Ich las zu Beginn des Jahres (oder war es gar am Ende des vergangenen?) über eine Angewohnheit des Regisseurs Steven Soderbergh – er führt Buch darüber, welche „Medien“ er konsumiert. In seinem Fall sind dies natürlich viele Filme und Serien.
Da mein innerer Archivar einen Heidenspass am Trend des Quantified Self hat, bei dem man Buch führt über…quasi alles, ist es natürlich keine Frage, dass ich es nun Soderbergh gleich mache.

Ich führe also seit dem 01. Januar eine Liste über alle „Medien“ (im weitesten Sinne), die ich konsumiere. Das sind natürlich viele (!) Bücher (16 im Januar, bisher), und beim Konsum von Artikeln, Zeitungen und Zeitschriften habe ich mir aufgrund der Unmöglichkeit, zu tracken, was ich im Internet lese, zugestanden, nur Papierartikel aus Zeitschriften zu listen.

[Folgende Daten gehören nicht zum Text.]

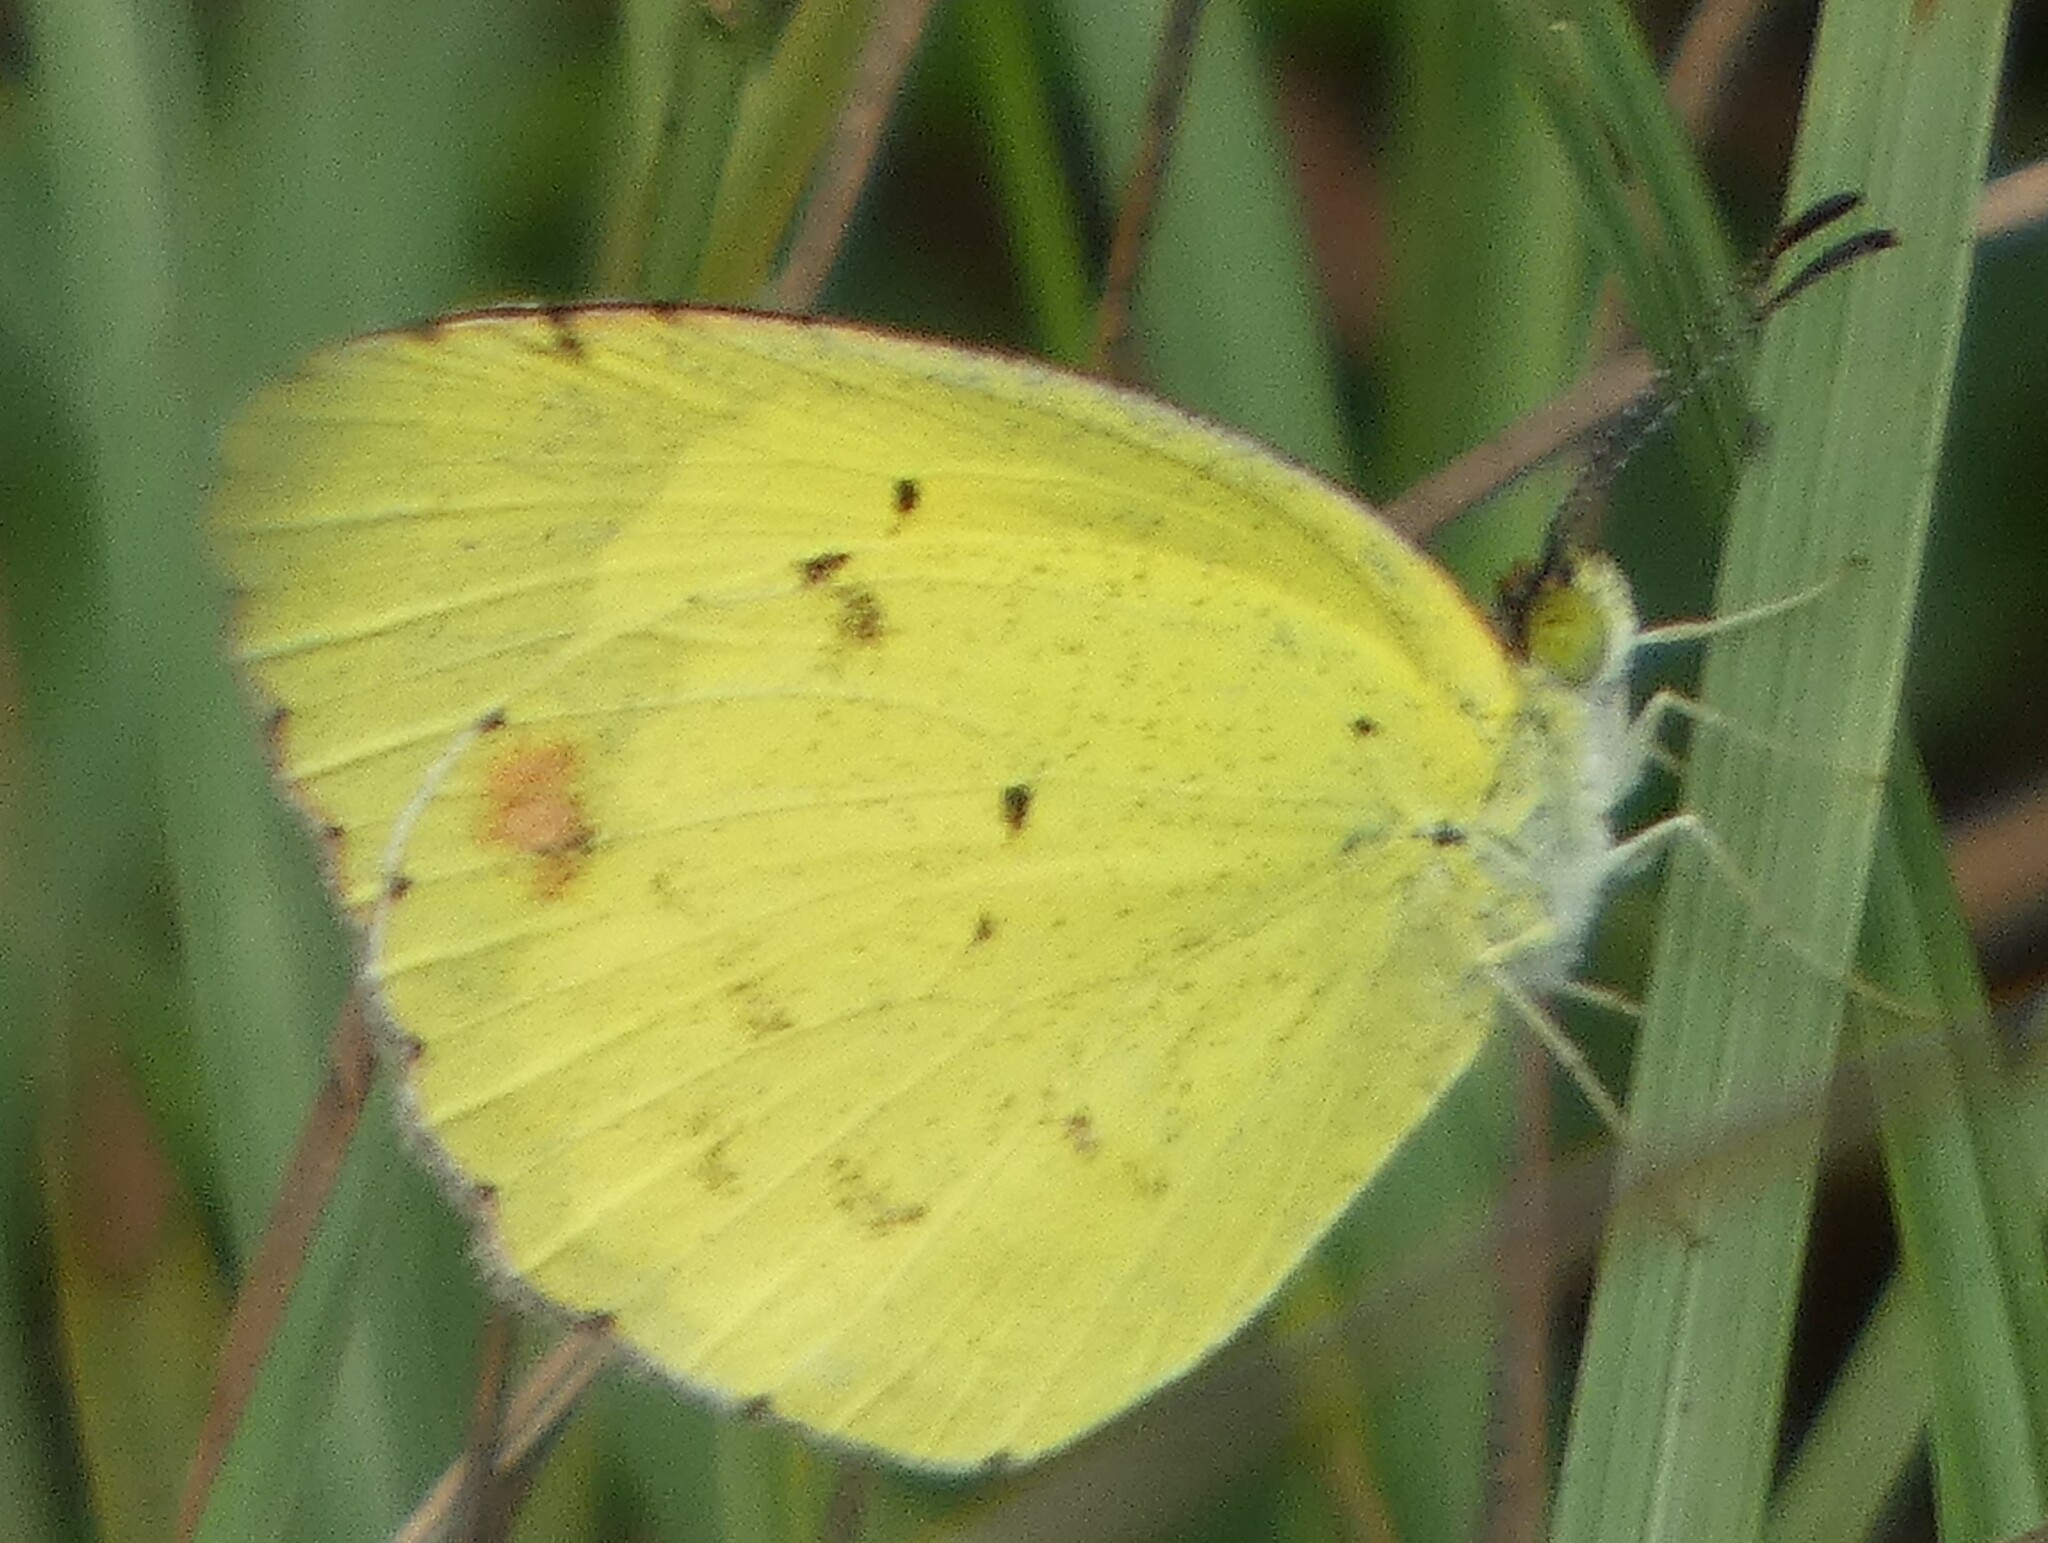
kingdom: Animalia
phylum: Arthropoda
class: Insecta
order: Lepidoptera
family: Pieridae
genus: Pyrisitia
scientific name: Pyrisitia lisa
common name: Little yellow
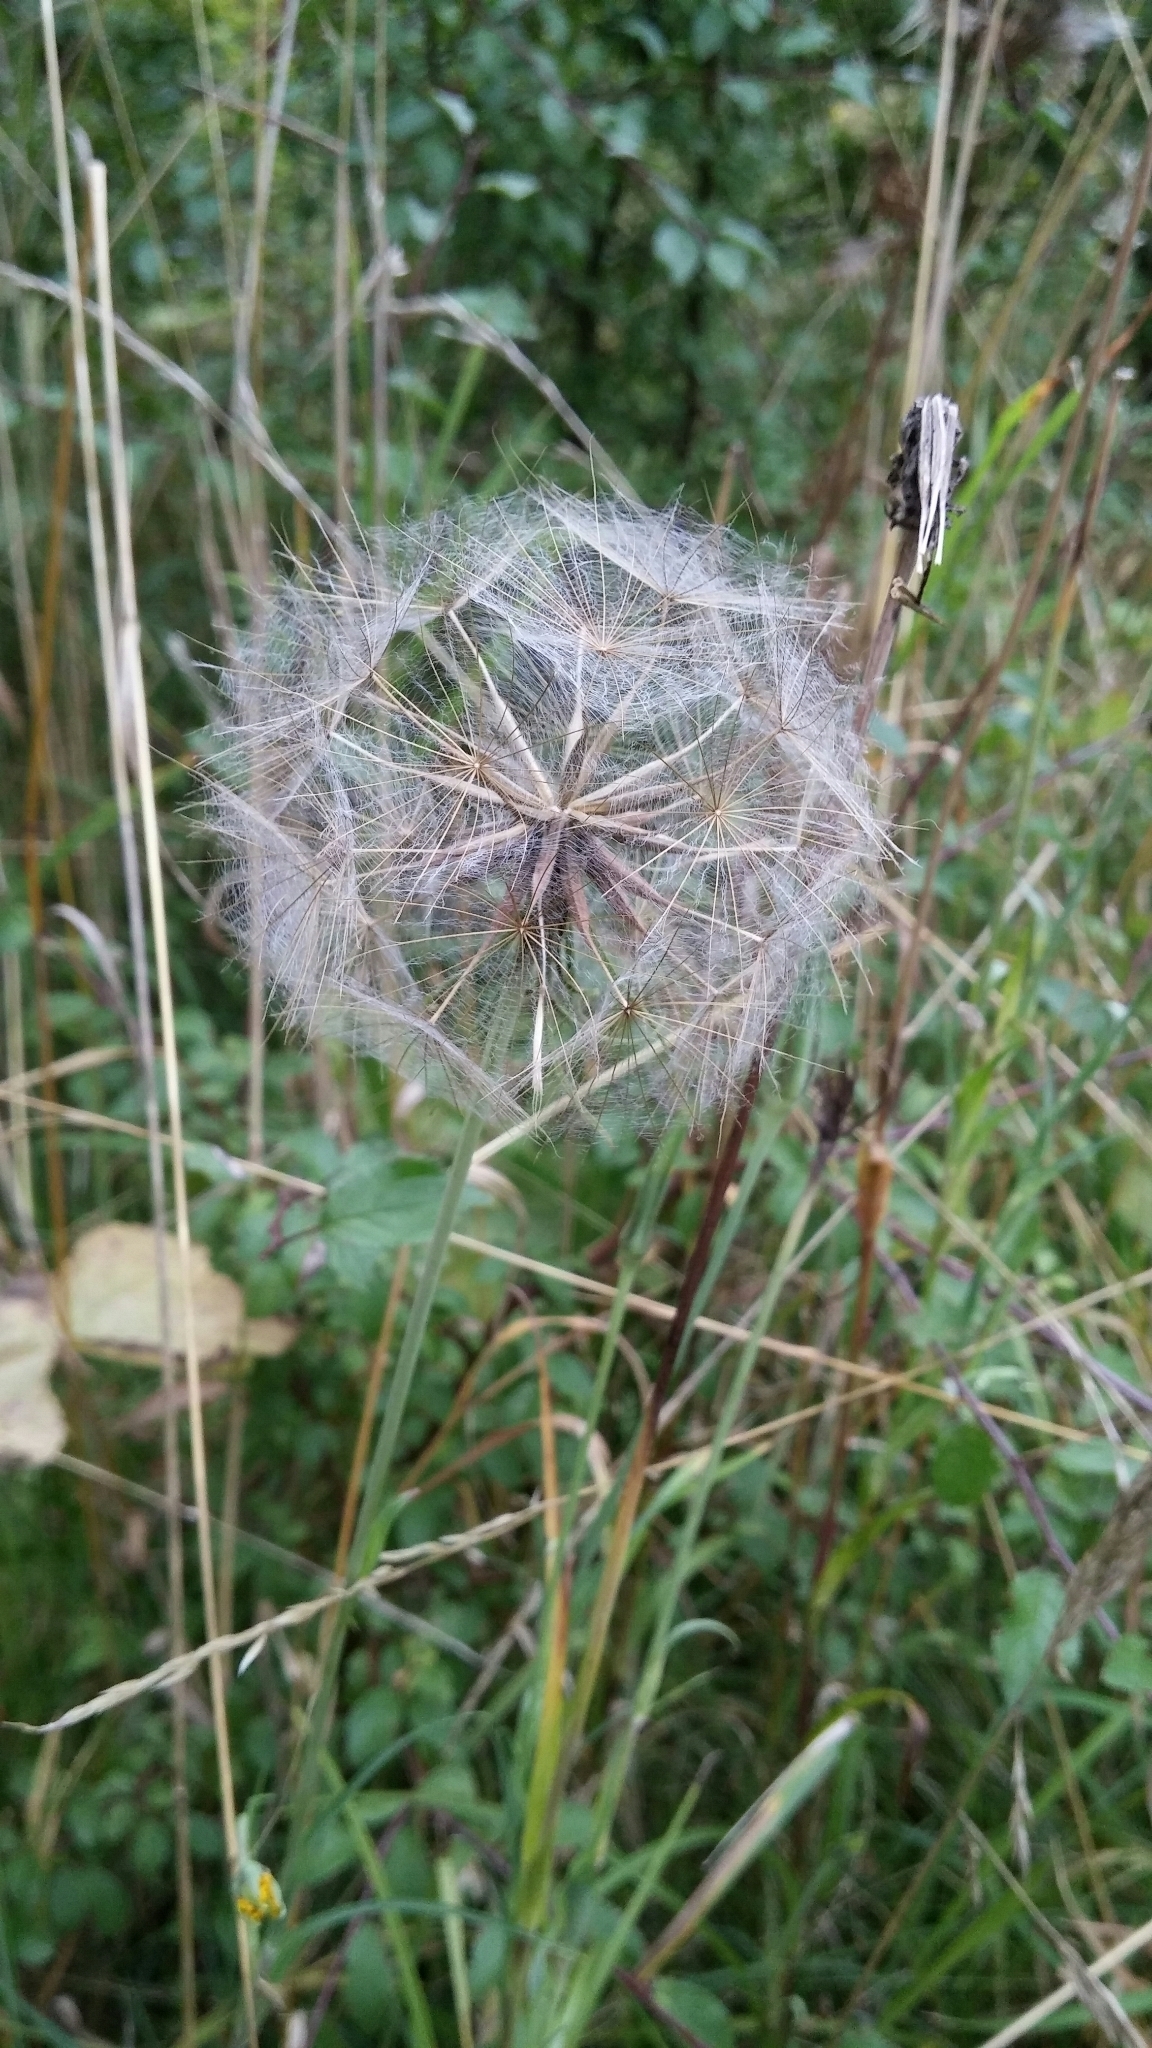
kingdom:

Ergänzt wird diese Liste des Gelesenen um Filme, die ich sah, und Ausstellungen, die ich besuchte.
Und auch wenn es schmerzt, ein relevanter Teil meines Medienkonsums wird unerwähnt bleiben – ich kann meine gehörten Podcasts nicht inkludieren, denn es sind schlicht zu viele. Pro Tag gehen manchmal zehn oder fünfzehn Podcasts durch, oft sogar mehr, und solange meine Podcast-App noch keine Statistiken rausgibt (interessanter Gedanke – tun sie dies wirklich nicht? …Watson, übernehmen Sie!) wird dieser Input ungewürdigt bleiben. Das, obwohl Podcasts inzwischen noch mehr als Bücher oder Artikel Quelle meines Intellekts sind.

Am jeweils letzten des Monats werde ich flott Copy-All aus dem OneNote-Notebook machen, in dem ich das jetzt alles festhalte, und dann kommentarlos hierher kopieren.

Die nächste Eskalationsstufe des Ganzen, die ich mich aber noch nicht traue, ist eigentlich das Festhalten von Gedanken und Anmerkungen zum Konsumierten.
Ich versuche, bewusster zu lesen, weil die Menge, die ich so in einem Jahr durchziehe, schon eine recht grosse ist, und ich vielfach nur noch Bruchstücke des Gelesenen zu erinnere – das ist in gewisser Hinsicht schade.
Das betrifft vor allem Artikel aus Journalen und Zeitschriften, die bei mir nahezu im Rauschen des Buchstabenkonsums untergehen; Konzepte und Ideen, die als Mosaikstein des Intellekts ins grosse Ganzen meines Arbeitsspeichers (bzw meiner Festplatte) eingehen, ohne dass ich in einem Jahr oder einem Monat (oder einer Woche, seien wir doch ehrlich!) noch den Urheber identifizieren könnte.
Unsere Gedanken sind nur der Widerhall aller bereits gedachten Gedanken, und das Glücksgefühl neu gesponnener Verbindungen wird nicht geschmälert, wenn ich nicht mehr weiss, welcher Quelle dies entsprang, denn die Verbindung ist meine. (Oder?)
Trotzdem würde ich gerne mehr von dem erinnern, was ich lese, und neben dem Annotieren und Markieren von Passagen bleibt mir wohl am ehesten, dies hier (oder, abhängig von meinem Mitteilungsbedürfnis, in der OneNote-App) zu notieren, solange ich noch vor dem Scannen und Archivieren zurückschrecke (zu sehr schwingt dabei das abschätzige Internetausdrucker meiner Peer Group mit).

Die einzige andere Idee ist es, alle Ideen und Konzepte thematisch zu sortieren, um eines Tages, wenn die Stunde schlägt, ein Buch zu schreiben. Eines, in dem ich all denen gerecht werde, die ihre glitzernden Mosaiksteine in den gähnenden Schlund meiner Wissbegierde warfen.